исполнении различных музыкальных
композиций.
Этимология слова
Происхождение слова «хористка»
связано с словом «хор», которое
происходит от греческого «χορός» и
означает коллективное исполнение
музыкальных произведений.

==

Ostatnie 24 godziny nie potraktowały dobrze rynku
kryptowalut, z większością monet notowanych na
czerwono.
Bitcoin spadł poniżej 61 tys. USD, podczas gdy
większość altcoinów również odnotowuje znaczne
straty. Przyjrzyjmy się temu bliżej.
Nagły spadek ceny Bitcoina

...

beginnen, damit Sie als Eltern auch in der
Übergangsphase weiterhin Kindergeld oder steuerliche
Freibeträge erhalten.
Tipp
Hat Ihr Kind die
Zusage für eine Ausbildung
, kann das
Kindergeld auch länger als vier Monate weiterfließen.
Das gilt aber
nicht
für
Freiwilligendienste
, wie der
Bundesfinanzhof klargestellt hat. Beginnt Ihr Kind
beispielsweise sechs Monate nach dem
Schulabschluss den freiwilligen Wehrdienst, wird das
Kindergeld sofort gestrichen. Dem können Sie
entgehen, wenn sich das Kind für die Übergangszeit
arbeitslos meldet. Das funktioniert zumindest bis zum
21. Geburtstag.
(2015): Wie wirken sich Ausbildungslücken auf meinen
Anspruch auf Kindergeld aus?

To do = Copy the listing from the line containing "исполнении различных музыкальных" through the line containing "музыкальных произведений.", substituting "вокальных" for "музыкальных" and keeping everything else the same.

Task response =
исполнении различных вокальных
композиций.
Этимология слова
Происхождение слова «хористка»
связано с словом «хор», которое
происходит от греческого «χορός» и
означает коллективное исполнение
вокальных произведений.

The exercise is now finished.